* [WHAT NEEDS TO BE DONE] Repeat all of the records verbatim.

***

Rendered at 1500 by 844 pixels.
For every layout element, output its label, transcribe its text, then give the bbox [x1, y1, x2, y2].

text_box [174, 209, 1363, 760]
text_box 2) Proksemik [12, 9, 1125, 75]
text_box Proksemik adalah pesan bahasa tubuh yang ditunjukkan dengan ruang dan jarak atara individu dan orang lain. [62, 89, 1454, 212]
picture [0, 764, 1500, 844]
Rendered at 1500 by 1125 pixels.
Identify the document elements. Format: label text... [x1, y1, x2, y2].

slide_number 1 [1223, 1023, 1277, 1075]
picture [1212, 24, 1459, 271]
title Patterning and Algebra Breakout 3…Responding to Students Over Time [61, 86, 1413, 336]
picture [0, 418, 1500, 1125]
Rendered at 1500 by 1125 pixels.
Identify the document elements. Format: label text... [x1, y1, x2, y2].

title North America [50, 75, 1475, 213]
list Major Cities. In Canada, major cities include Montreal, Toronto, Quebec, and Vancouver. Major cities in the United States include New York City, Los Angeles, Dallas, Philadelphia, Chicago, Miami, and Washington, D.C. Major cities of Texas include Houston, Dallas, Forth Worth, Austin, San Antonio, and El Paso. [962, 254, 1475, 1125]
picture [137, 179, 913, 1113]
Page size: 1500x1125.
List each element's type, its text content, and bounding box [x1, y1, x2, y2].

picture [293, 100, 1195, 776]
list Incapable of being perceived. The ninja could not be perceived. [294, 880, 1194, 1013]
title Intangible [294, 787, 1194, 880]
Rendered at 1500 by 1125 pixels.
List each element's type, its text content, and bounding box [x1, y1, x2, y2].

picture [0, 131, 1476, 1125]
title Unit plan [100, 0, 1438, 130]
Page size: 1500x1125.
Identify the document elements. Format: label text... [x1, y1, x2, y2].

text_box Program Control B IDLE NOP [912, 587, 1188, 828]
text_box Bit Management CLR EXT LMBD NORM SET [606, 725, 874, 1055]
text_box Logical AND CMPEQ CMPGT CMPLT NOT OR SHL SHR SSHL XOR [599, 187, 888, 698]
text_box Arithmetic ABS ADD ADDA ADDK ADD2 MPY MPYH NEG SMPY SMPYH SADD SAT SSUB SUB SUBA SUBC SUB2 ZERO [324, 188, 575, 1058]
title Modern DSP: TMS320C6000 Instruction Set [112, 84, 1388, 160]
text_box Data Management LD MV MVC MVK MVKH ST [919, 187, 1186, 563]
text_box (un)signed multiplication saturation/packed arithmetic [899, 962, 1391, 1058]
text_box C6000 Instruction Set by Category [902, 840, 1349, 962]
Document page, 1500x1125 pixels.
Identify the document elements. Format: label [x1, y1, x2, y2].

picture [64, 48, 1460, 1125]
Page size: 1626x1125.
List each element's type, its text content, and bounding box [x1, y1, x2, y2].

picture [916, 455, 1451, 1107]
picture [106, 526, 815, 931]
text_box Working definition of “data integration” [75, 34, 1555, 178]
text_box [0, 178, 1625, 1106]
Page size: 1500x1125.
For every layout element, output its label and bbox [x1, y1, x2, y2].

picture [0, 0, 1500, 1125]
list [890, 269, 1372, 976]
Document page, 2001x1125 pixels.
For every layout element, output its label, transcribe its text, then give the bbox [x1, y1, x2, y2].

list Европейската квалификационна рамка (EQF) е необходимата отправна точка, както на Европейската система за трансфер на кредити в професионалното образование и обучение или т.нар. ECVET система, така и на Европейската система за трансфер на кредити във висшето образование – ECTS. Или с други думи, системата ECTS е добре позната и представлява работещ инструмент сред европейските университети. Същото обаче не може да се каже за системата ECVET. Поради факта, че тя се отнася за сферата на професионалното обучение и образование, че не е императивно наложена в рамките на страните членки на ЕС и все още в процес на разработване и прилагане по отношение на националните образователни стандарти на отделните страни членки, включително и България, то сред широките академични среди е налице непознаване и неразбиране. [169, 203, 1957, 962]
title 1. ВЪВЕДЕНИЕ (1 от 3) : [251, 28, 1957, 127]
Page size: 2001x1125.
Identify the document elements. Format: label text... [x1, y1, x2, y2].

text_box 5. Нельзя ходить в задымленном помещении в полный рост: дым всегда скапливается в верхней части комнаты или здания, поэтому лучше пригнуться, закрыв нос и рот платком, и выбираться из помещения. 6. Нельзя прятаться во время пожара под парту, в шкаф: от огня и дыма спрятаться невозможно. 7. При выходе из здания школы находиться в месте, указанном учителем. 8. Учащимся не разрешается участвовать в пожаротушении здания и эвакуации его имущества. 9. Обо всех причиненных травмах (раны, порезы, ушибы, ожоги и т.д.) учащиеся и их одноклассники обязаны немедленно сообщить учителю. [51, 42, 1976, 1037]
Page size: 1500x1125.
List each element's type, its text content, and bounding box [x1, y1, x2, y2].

***

* [OUTPUT FOR THIS EXERCISE]
Rendered at 1500 by 844 pixels.
For every layout element, output its label, transcribe its text, then give the bbox [x1, y1, x2, y2].

text_box [174, 209, 1363, 760]
text_box 2) Proksemik [12, 9, 1125, 75]
text_box Proksemik adalah pesan bahasa tubuh yang ditunjukkan dengan ruang dan jarak atara individu dan orang lain. [62, 89, 1454, 212]
picture [0, 764, 1500, 844]
Rendered at 1500 by 1125 pixels.
Identify the document elements. Format: label text... [x1, y1, x2, y2].

slide_number 1 [1223, 1023, 1277, 1075]
picture [1212, 24, 1459, 271]
title Patterning and Algebra Breakout 3…Responding to Students Over Time [61, 86, 1413, 336]
picture [0, 418, 1500, 1125]
Rendered at 1500 by 1125 pixels.
Identify the document elements. Format: label text... [x1, y1, x2, y2].

title North America [50, 75, 1475, 213]
list Major Cities. In Canada, major cities include Montreal, Toronto, Quebec, and Vancouver. Major cities in the United States include New York City, Los Angeles, Dallas, Philadelphia, Chicago, Miami, and Washington, D.C. Major cities of Texas include Houston, Dallas, Forth Worth, Austin, San Antonio, and El Paso. [962, 254, 1475, 1125]
picture [137, 179, 913, 1113]
Page size: 1500x1125.
List each element's type, its text content, and bounding box [x1, y1, x2, y2].

picture [293, 100, 1195, 776]
list Incapable of being perceived. The ninja could not be perceived. [294, 880, 1194, 1013]
title Intangible [294, 787, 1194, 880]
Rendered at 1500 by 1125 pixels.
List each element's type, its text content, and bounding box [x1, y1, x2, y2].

picture [0, 131, 1476, 1125]
title Unit plan [100, 0, 1438, 130]
Page size: 1500x1125.
Identify the document elements. Format: label text... [x1, y1, x2, y2].

text_box Program Control B IDLE NOP [912, 587, 1188, 828]
text_box Bit Management CLR EXT LMBD NORM SET [606, 725, 874, 1055]
text_box Logical AND CMPEQ CMPGT CMPLT NOT OR SHL SHR SSHL XOR [599, 187, 888, 698]
text_box Arithmetic ABS ADD ADDA ADDK ADD2 MPY MPYH NEG SMPY SMPYH SADD SAT SSUB SUB SUBA SUBC SUB2 ZERO [324, 188, 575, 1058]
title Modern DSP: TMS320C6000 Instruction Set [112, 84, 1388, 160]
text_box Data Management LD MV MVC MVK MVKH ST [919, 187, 1186, 563]
text_box (un)signed multiplication saturation/packed arithmetic [899, 962, 1391, 1058]
text_box C6000 Instruction Set by Category [902, 840, 1349, 962]
Document page, 1500x1125 pixels.
Identify the document elements. Format: label [x1, y1, x2, y2].

picture [64, 48, 1460, 1125]
Page size: 1626x1125.
List each element's type, its text content, and bounding box [x1, y1, x2, y2].

picture [916, 455, 1451, 1107]
picture [106, 526, 815, 931]
text_box Working definition of “data integration” [75, 34, 1555, 178]
text_box [0, 178, 1625, 1106]
Page size: 1500x1125.
For every layout element, output its label and bbox [x1, y1, x2, y2].

picture [0, 0, 1500, 1125]
list [890, 269, 1372, 976]
Document page, 2001x1125 pixels.
For every layout element, output its label, transcribe its text, then give the bbox [x1, y1, x2, y2].

list Европейската квалификационна рамка (EQF) е необходимата отправна точка, както на Европейската система за трансфер на кредити в професионалното образование и обучение или т.нар. ECVET система, така и на Европейската система за трансфер на кредити във висшето образование – ECTS. Или с други думи, системата ECTS е добре позната и представлява работещ инструмент сред европейските университети. Същото обаче не може да се каже за системата ECVET. Поради факта, че тя се отнася за сферата на професионалното обучение и образование, че не е императивно наложена в рамките на страните членки на ЕС и все още в процес на разработване и прилагане по отношение на националните образователни стандарти на отделните страни членки, включително и България, то сред широките академични среди е налице непознаване и неразбиране. [169, 203, 1957, 962]
title 1. ВЪВЕДЕНИЕ (1 от 3) : [251, 28, 1957, 127]
Page size: 2001x1125.
Identify the document elements. Format: label text... [x1, y1, x2, y2].

text_box 5. Нельзя ходить в задымленном помещении в полный рост: дым всегда скапливается в верхней части комнаты или здания, поэтому лучше пригнуться, закрыв нос и рот платком, и выбираться из помещения. 6. Нельзя прятаться во время пожара под парту, в шкаф: от огня и дыма спрятаться невозможно. 7. При выходе из здания школы находиться в месте, указанном учителем. 8. Учащимся не разрешается участвовать в пожаротушении здания и эвакуации его имущества. 9. Обо всех причиненных травмах (раны, порезы, ушибы, ожоги и т.д.) учащиеся и их одноклассники обязаны немедленно сообщить учителю. [51, 42, 1976, 1037]
Page size: 1500x1125.
List each element's type, its text content, and bounding box [x1, y1, x2, y2].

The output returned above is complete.